In the four decades since then, I've been blessed to meet numbers of other folks with the same vision--but a lot less naivete. The older I've gotten, the more daunting the task has seemed. Now I realize that even if the Gazette, the Register, or some other small-to-medium city paper were to be offered for sale in the next few weeks, evangelical Christians would be woefully unprepared--on two critical counts--to do anything about it.
We are probably unprepared financially. When a small city daily not far from Asheville, N.C., was rumored a year or two ago to be for sale, I heard investors speculate that the owner almost certainly would reject an offer that didn't exceed $60 million. Buying properties like that takes deep pockets.
But the real deficiency is that we don't begin to have the people we need to staff an effort like the one we've all dreamed of. Any newspaper--even a small one--takes men and women with gifts in reporting, writing, editing, marketing, circulation, advertising, finance, and management. A newspaper that by design sets out to publish by Christian principles needs gifted people in all those areas who have worked hard to hone their gifts, as Christians, and who want to use them together in a team effort.

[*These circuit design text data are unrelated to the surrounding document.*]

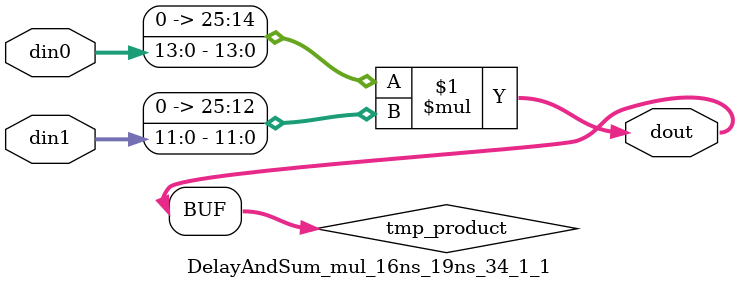
<source format=v>

`timescale 1 ns / 1 ps

 module DelayAndSum_mul_16ns_19ns_34_1_1(din0, din1, dout);
parameter ID = 1;
parameter NUM_STAGE = 0;
parameter din0_WIDTH = 14;
parameter din1_WIDTH = 12;
parameter dout_WIDTH = 26;

input [din0_WIDTH - 1 : 0] din0; 
input [din1_WIDTH - 1 : 0] din1; 
output [dout_WIDTH - 1 : 0] dout;

wire signed [dout_WIDTH - 1 : 0] tmp_product;
























assign tmp_product = $signed({1'b0, din0}) * $signed({1'b0, din1});











assign dout = tmp_product;





















endmodule

</source>
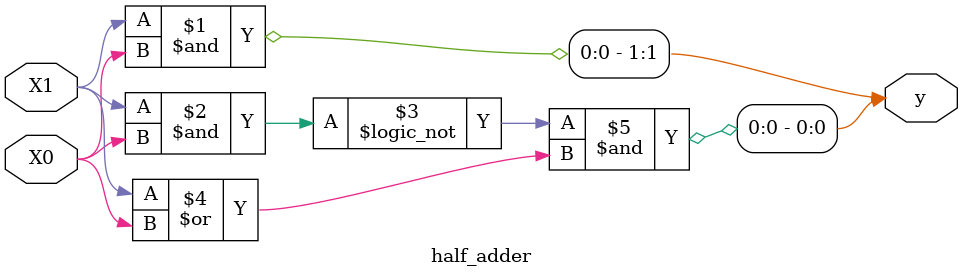
<source format=v>
module half_adder(
    input wire X1,
    input wire X0,
    output wire [1:0] y
);

    assign y[1] = X1 & X0;
    assign y[0] = (!(X1&X0) & (X1|X0));
endmodule
</source>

Right there may be the biggest rub--for I know of no serious effort in America in recent years to get all these kinds of people together to talk about what it means to publish a daily newspaper Christianly. Is there a Christian slant on the news? A Christian way to edit? A Christian filter for accepting and rejecting ads? A Christian perspective on financing a daily? Do you publish a Sunday paper--or a Monday edition prepared Sunday night? It's a dark, sinful world out there; is a Christian newspaper called on to reflect that faithfully? Even with careful discussion in advance, Christians will disagree, early efforts will fragment, and big investments will be threatened.
I bring all this up now because again last week someone visiting our office asked me: "Wouldn't it be great to have a Christian counterpart to USA Today?"

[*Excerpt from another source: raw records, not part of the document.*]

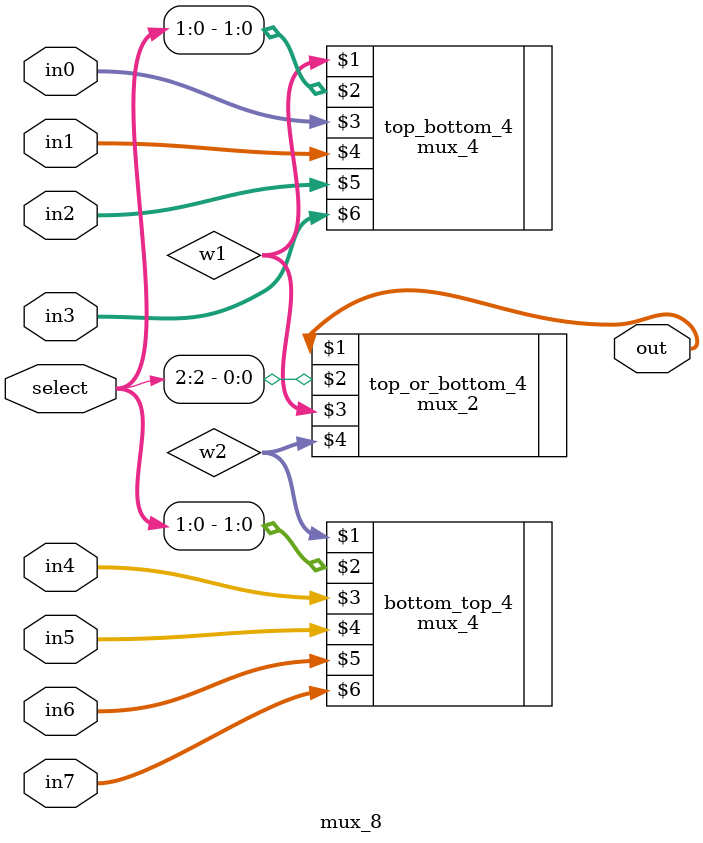
<source format=v>
module mux_8(out,select, in0,in1,in2,in3,in4,in5,in6,in7);
input [2:0] select;
input [31:0] in0,in1,in2,in3,in4,in5,in6,in7;
output [31:0] out;
wire[31:0]w1,w2;
mux_4 top_bottom_4(w1,select[1:0],in0, in1, in2, in3);
mux_4 bottom_top_4(w2,select[1:0],in4, in5, in6, in7);
mux_2 top_or_bottom_4(out,select[2],w1,w2);
endmodule

</source>
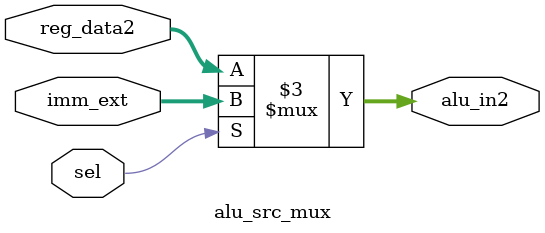
<source format=v>
module alu_src_mux (
    input  wire [31:0] reg_data2,  
    input  wire [31:0] imm_ext,    
    input  wire        sel,        
    output reg  [31:0] alu_in2     
);

    always @(*) begin
        if (sel)
            alu_in2 = imm_ext;
        else
            alu_in2 = reg_data2;
    end
endmodule

</source>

Indeed, it would, I thought. But it is almost always God's order of things that we walk before we run; we have to crawl before we learn to walk. We haven't even mastered a small town daily as a uniquely Christian voice. Are we really ready for a national edition?

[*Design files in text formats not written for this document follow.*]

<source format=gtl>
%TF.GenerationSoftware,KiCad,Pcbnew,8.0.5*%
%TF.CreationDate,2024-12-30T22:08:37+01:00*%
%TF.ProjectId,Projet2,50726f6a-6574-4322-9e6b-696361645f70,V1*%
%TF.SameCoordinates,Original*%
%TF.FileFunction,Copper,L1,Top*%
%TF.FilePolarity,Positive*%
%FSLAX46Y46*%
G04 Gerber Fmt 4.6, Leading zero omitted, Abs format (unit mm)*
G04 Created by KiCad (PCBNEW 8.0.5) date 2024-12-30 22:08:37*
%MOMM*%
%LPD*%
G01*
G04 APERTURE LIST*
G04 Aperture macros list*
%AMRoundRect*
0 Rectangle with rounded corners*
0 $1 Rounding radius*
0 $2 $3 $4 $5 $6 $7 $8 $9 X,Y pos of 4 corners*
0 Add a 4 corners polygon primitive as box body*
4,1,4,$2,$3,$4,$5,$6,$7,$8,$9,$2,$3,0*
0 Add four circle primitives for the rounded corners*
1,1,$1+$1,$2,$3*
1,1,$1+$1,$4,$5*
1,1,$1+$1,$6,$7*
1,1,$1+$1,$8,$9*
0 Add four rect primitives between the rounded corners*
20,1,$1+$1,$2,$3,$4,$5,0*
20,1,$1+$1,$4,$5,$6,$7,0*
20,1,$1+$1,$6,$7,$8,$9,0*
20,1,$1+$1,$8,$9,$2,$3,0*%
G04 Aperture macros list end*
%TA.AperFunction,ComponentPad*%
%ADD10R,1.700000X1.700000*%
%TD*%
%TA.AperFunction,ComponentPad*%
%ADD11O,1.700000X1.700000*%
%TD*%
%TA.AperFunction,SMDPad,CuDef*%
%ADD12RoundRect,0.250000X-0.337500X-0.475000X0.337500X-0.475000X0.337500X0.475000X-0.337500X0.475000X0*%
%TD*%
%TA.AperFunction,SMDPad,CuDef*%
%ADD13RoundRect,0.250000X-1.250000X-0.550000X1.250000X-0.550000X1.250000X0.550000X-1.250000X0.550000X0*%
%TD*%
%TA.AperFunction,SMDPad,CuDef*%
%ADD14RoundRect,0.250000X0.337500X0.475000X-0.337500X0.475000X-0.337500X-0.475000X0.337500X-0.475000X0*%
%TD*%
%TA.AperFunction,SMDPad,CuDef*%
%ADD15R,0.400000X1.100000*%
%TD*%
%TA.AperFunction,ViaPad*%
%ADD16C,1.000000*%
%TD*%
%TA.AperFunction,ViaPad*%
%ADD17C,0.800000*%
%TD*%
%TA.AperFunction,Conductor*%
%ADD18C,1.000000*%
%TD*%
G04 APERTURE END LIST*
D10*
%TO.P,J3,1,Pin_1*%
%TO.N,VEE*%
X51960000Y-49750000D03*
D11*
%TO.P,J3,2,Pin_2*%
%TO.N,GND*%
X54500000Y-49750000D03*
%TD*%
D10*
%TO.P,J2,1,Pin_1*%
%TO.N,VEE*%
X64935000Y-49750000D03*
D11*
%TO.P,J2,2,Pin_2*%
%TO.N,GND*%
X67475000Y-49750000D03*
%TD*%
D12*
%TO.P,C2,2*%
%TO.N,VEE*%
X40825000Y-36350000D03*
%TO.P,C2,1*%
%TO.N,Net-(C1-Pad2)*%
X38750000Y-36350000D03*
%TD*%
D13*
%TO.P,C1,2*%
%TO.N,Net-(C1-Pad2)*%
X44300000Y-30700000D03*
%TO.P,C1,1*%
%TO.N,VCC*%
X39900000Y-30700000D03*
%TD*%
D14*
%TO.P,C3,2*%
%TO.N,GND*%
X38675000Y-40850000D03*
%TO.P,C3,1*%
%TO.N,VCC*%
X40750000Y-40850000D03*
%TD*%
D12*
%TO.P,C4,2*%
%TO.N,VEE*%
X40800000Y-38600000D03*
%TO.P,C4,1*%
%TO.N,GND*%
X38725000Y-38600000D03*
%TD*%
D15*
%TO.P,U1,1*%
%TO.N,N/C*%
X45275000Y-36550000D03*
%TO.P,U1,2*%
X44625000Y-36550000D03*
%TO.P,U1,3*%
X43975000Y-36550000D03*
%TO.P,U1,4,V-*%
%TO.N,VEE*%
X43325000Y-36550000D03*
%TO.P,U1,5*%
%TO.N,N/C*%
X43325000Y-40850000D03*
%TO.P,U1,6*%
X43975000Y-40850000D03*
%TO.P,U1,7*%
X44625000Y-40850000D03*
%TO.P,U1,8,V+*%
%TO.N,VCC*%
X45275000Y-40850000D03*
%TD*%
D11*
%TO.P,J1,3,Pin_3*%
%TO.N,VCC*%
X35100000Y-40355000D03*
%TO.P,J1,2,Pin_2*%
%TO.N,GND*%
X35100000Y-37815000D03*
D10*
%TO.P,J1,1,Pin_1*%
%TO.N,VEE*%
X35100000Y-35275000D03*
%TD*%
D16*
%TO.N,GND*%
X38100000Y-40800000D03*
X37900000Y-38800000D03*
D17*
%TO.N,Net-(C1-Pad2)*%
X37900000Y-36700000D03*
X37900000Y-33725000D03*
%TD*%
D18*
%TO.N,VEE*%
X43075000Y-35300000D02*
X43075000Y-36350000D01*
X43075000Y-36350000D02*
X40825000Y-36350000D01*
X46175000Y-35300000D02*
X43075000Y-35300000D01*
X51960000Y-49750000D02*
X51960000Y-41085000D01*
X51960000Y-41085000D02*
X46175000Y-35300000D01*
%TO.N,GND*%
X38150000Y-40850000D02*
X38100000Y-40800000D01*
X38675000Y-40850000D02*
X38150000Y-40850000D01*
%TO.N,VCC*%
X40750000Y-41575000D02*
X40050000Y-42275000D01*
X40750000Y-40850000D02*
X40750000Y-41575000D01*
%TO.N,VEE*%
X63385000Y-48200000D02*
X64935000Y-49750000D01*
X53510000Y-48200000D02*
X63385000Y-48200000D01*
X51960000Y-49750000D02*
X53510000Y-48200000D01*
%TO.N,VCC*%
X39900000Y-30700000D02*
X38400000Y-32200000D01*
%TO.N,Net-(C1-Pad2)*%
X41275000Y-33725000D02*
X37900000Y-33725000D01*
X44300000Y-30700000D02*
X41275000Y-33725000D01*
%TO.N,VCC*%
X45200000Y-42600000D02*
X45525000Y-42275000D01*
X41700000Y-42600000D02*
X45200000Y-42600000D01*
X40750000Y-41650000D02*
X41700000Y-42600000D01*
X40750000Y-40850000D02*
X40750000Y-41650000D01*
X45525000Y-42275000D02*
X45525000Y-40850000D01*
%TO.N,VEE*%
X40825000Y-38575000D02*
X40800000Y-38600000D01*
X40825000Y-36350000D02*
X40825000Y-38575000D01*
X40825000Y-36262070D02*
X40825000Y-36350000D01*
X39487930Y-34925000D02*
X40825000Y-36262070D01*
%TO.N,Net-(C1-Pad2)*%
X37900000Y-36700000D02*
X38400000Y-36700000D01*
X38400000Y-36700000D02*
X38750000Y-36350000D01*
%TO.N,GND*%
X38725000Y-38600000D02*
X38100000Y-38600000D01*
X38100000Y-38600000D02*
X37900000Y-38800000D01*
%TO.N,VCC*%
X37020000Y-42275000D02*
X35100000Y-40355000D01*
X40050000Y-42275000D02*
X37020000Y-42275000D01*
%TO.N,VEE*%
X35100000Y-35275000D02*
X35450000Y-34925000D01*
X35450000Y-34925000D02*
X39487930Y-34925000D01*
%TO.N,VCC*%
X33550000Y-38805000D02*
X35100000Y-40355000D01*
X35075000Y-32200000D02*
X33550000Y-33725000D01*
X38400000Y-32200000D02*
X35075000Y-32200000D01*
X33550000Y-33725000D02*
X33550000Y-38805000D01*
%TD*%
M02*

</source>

My point in mentioning all this here has less to do with my boyhood dream than it does with our typical evangelical approach to things. We regularly talk of conquering giants before we have learned to exercise modest control over insects.
Here we are once more in all the furor of a presidential election, acting as if the outcome will fix the destiny of humankind. Meanwhile, few of us could name half the people on our own city councils, or a single county commissioner, or a single district judge. Has a group of Christians ever got together just to discuss what it would be like to govern a modern American town of 50,000 diverse people? Why do we suppose it's easier to bring a Christian worldview to national politics than to the local scene?
Similarly, it's more palatable for most of us evangelicals to get caught up in a mega-evangelistic effort than it is to explain the gospel to a next-door neighbor. It's more challenging to try to revitalize a denomination than a local church. It's easier to invite 10 fellows to Promise Keepers than it is to get involved in helping save the marriage of a couple you barely know in your own church.
It's easier to talk about taking on a daily newspaper in a small city than it is to be faithful in tending to my existing tasks at WORLD magazine.
There is such a thing as having the right vision but the wrong strategic plan for achieving it. God's order, almost always, is for his people to start out by being faithful in little things. That was hard for me to remember when I was in my teens, and I still haven't learned the lesson the way I should.